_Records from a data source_

————————

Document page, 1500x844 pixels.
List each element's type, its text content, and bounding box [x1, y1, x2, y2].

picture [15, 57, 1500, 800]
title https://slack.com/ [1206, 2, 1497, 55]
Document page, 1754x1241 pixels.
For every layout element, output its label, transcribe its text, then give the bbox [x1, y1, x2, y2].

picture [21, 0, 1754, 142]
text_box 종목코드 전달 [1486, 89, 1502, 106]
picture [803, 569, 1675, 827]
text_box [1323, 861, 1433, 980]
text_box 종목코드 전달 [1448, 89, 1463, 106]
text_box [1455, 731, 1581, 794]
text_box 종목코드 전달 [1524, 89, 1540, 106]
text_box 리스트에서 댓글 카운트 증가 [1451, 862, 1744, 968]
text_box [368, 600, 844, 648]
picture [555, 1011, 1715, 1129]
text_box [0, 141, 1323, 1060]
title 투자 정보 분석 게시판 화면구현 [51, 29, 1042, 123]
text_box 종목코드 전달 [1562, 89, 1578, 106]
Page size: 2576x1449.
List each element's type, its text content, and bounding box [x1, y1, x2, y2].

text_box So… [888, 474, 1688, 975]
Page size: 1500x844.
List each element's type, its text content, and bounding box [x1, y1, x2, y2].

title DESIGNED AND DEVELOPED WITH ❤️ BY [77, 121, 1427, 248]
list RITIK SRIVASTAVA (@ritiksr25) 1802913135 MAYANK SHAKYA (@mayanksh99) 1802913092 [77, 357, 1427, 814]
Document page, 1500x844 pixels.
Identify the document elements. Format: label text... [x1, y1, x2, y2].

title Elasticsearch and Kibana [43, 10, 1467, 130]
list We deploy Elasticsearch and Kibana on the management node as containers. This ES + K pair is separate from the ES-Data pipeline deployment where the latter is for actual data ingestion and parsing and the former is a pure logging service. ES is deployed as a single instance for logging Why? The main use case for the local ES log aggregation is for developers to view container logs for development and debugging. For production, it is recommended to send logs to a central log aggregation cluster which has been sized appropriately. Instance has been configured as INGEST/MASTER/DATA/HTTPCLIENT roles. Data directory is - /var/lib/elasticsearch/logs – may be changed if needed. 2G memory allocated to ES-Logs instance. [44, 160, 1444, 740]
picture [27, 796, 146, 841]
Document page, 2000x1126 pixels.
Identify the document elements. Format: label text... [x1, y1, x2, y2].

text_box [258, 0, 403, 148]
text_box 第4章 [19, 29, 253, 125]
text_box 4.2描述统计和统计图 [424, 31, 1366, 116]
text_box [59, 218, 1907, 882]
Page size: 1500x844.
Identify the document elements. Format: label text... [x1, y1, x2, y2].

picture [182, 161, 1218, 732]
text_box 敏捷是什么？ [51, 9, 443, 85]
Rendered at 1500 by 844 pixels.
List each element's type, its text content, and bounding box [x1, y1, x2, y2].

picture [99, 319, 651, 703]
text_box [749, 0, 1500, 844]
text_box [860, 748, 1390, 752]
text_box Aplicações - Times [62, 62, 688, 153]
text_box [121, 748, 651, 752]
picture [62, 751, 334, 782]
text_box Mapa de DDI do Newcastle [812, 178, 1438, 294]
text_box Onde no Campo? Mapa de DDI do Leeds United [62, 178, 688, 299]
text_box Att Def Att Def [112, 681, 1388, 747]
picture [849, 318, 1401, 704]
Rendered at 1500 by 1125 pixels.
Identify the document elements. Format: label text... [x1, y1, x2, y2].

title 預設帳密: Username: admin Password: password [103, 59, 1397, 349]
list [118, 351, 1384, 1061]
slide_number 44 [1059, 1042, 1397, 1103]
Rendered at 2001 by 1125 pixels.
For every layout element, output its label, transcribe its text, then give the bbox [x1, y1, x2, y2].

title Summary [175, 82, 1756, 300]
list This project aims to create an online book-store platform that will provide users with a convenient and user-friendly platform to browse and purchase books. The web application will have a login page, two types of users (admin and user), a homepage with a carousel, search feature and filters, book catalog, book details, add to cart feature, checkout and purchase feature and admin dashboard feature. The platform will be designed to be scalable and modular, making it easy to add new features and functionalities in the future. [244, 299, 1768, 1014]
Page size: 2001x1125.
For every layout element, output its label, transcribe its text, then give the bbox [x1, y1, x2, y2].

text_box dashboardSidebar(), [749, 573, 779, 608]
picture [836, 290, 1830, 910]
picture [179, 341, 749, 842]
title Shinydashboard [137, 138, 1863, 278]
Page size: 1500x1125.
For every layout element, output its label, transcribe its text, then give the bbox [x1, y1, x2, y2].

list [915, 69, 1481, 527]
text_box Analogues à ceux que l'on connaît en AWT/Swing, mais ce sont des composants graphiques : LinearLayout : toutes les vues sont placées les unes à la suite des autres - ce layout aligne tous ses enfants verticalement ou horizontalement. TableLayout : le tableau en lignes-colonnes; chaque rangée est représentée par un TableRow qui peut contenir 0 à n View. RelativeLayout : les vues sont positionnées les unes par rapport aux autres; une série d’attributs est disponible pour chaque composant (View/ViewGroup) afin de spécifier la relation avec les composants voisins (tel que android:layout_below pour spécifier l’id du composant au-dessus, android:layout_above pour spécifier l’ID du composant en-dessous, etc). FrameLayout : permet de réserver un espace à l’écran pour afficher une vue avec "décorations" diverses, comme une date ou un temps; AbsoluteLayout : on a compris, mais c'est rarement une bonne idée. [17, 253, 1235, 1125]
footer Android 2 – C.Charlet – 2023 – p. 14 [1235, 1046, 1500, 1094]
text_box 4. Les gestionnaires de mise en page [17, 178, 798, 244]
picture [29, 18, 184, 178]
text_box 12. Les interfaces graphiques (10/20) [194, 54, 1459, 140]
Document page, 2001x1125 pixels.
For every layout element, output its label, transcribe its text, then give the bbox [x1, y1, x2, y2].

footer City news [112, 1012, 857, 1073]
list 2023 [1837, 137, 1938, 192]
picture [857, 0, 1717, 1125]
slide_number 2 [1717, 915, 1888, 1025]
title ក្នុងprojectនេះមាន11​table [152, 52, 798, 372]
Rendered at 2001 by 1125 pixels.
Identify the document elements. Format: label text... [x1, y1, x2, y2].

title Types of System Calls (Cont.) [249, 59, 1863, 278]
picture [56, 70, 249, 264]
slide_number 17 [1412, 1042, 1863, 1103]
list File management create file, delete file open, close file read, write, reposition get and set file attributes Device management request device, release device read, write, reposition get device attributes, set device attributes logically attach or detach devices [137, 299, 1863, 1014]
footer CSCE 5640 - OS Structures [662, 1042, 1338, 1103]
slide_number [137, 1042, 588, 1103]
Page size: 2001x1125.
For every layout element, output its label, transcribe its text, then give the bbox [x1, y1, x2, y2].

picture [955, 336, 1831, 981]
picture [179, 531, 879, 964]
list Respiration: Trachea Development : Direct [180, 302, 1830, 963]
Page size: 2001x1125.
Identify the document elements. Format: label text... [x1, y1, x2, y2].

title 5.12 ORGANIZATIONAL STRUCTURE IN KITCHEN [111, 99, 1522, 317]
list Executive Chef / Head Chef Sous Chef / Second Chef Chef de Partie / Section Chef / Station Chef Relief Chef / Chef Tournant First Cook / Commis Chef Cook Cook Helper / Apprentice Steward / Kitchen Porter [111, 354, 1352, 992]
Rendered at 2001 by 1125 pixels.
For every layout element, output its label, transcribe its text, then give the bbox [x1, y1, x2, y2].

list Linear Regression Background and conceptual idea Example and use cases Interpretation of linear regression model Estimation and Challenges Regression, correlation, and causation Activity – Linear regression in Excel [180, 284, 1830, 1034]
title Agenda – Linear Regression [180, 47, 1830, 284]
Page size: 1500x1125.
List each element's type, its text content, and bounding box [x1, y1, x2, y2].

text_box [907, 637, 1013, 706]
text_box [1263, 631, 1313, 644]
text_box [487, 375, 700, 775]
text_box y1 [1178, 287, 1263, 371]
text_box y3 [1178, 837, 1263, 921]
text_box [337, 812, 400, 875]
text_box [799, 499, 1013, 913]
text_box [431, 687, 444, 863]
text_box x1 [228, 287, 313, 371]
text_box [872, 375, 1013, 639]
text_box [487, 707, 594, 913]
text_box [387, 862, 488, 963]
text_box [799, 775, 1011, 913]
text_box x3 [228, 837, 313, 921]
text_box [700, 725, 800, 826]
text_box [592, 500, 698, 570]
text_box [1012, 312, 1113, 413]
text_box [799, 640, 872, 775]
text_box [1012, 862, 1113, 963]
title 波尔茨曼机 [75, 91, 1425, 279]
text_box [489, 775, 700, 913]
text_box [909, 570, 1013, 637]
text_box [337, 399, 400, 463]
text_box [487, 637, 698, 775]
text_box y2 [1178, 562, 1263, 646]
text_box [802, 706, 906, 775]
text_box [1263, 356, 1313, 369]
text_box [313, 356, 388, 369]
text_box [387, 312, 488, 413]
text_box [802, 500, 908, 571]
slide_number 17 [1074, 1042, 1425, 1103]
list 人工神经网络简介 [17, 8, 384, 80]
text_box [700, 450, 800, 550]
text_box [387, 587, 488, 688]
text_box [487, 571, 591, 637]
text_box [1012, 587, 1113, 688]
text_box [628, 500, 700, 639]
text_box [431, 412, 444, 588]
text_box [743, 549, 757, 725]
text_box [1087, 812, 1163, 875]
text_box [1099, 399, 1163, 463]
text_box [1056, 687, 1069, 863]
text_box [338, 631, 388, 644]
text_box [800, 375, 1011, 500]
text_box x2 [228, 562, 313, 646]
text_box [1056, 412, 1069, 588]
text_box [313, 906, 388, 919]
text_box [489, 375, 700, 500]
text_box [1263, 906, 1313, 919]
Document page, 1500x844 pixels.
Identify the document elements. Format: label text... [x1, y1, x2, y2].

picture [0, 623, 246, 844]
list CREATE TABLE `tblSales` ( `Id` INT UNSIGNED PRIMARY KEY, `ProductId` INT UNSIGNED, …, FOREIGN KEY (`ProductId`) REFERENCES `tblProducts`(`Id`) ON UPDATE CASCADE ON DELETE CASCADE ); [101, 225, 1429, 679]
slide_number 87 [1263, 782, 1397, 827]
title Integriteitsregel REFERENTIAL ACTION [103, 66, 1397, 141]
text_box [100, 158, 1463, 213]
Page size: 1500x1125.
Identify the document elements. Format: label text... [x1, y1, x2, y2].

————————

_EXERCISE_
Only the lines from the top of the data through the line that contains "Document page, 1754x1241 pixels." should be quoted, exactly as they stand.

_EXERCISE ANSWER_
Document page, 1500x844 pixels.
List each element's type, its text content, and bounding box [x1, y1, x2, y2].

picture [15, 57, 1500, 800]
title https://slack.com/ [1206, 2, 1497, 55]
Document page, 1754x1241 pixels.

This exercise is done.